Cory nodded as though that was enough for him, but Shawn continued to look at her shoulder with suspicion. Then his gaze lifted to meet Angela's eyes with an accusation. Something was up. He knew.
Angela was quick to shake him off. "Let's go into the kitchen, shall we?" she said crisply, trying to assure Shawn that there was nothing going on.
She actually didn't need to pretend for much longer. Eventually the three friends would catch on that something was not right when they realized that no other guests would arrive.
"So, who else is already here?" Cory inquired.
Shawn looked to Angela and Angela looked to Shawn. They had no time to be embarrassed about catching each others' eyes so naturally. Even if Shawn didn't know the full extent of Angela's plans, he still knew that ex + ex did not a comfortable situation make.
"Hello, Cory."
Cory Matthews
Looking at her made him ache.
He couldn't drop his arm from around Shawn; he had to lean on his best friend just to keep himself from crumpling to the floor. He was sure he felt drool.
He was also very sure that if he didn't hold her, his arms would fall off.
Topanga Lawrence-Matthews
She was going to die.
So long, world.
And, y'know, she was okay with dying. She only wished that the process would speed up, that her heart would finally burst, that her stomach would constrict till it finally tore because staring at him, still alive, knowing that she couldn't ever have him, hurt.
Having to wonder if he was in as much pain as she was.
Having to realize that he probably wasn't, and the look on his face was just a reaction to the fully awkward situation.
Having to understand that she wasn't going to die and this aching wasn't going to end.
All produced pain.
Cory Matthews
He wanted to run. If he couldn't wrap his arms around her, if he couldn't embrace her, then he was just going to have to be someplace where she wasn't. Someplace where it didn't hurt so much.
He unwove his arm from around Shawn's neck and made to run—
but a bulky figure in a blue suit halted his escape.
"I'm sorry, but I can't let you do that," Eric announced, his palm facing Cory.
"Eric, move out of the way," Cory ordered.

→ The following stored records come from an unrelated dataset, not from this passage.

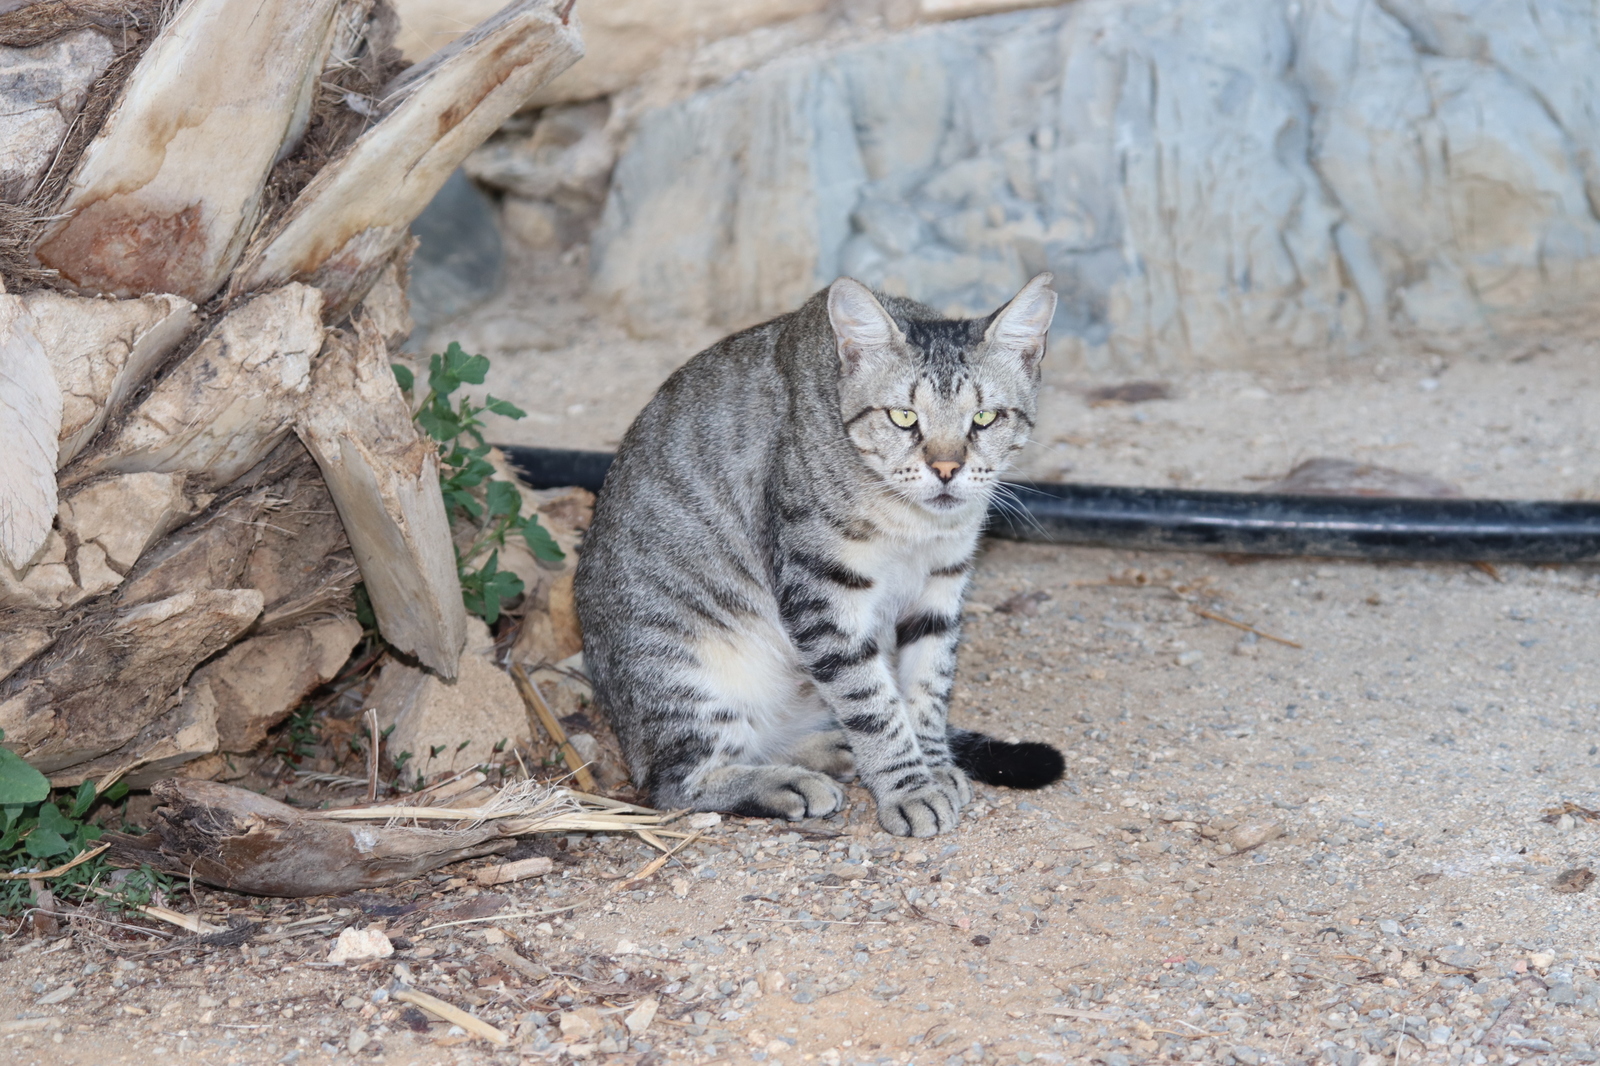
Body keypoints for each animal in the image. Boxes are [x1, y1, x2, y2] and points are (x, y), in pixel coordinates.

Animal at [576, 272, 1062, 832]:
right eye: (903, 417)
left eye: (984, 417)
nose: (946, 469)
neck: (915, 528)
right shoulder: (821, 592)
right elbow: (872, 703)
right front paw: (910, 787)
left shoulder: (942, 584)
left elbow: (927, 689)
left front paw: (934, 764)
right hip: (685, 671)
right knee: (676, 782)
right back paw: (788, 782)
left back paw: (829, 749)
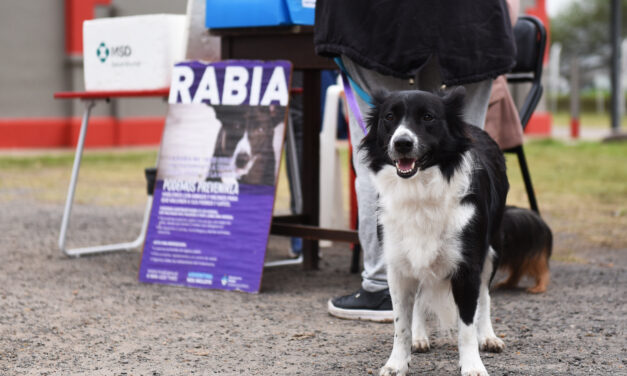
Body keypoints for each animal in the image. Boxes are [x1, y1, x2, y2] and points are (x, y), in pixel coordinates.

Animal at [360, 89, 512, 376]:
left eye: (428, 117)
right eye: (389, 117)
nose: (402, 143)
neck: (420, 189)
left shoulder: (468, 266)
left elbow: (467, 326)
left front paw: (473, 365)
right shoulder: (398, 266)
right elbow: (401, 324)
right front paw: (397, 363)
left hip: (493, 249)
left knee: (485, 296)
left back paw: (487, 336)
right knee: (420, 297)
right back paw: (420, 337)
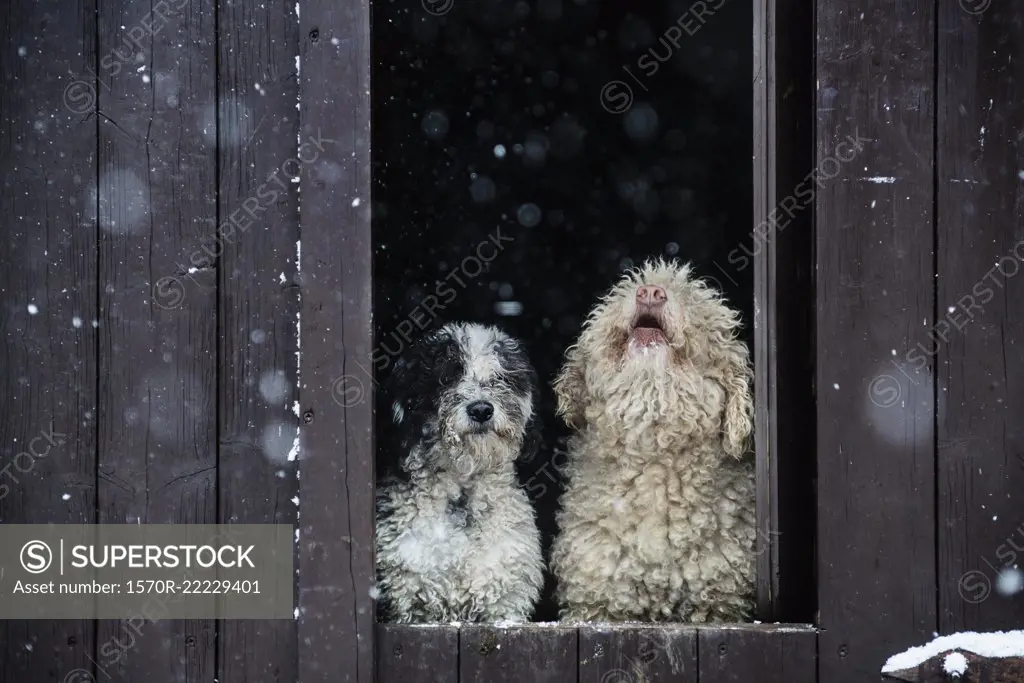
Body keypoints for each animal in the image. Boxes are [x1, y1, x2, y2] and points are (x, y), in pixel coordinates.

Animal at [372, 323, 544, 622]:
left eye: (501, 377)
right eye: (446, 377)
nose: (482, 409)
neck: (462, 494)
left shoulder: (506, 603)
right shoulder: (409, 602)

He didn't have time for whatever the heck was Eric's problem. He had to get away.
"I'm afraid I cannot do that, little brother."
"And why not?"
"Because Sir Angela has ordered me to not let any of you leave the premises."
Cory's eyes narrowed. "What?" He looked from Eric to Angela and back again.
Angela closed her eyes and shook her head. She walked over to Eric and kicked him lightly in the shins. Of course, Eric, being Eric, dramatized everything. He grabbed his leg and began hopping around as though in agony… leaving the doorway free.
Cory made for a mad dash, but was stopped—this time by Angela.
He turned around to look at her dark brown eyes that seared into him. She had his collar in a death grip, and yanked it back so that Cory turned to face her. Her once angry stare softened.
"Sorry, but I really can't let you go."
"Tell Feeny that his present's on the counter, that I'm sorry, but I can't be here—"
"Why can't you be here?" Though her gaze had softened, her voice still held a commanding attitude. "Why are you running away?"
Cory opened his mouth to speak, but Shawn interrupted.
"Angela, where's Feeny?"
"I'm right here, Mr. Hunter."
Feeny descended from the stairs, looking over each of his old students. Cory looked at him, then to Shawn, then to Angela, and finally voiced his reiterating thought. "All righty—what is going on?"
"Ms. Moore, I think that it's time you told them."
Cory looked to Angela. She finally dropped his collar, and he rubbed his sore neck all the while still looking at her.
Even with three curious and slightly annoyed adults staring at her, Angela's voice didn't waver.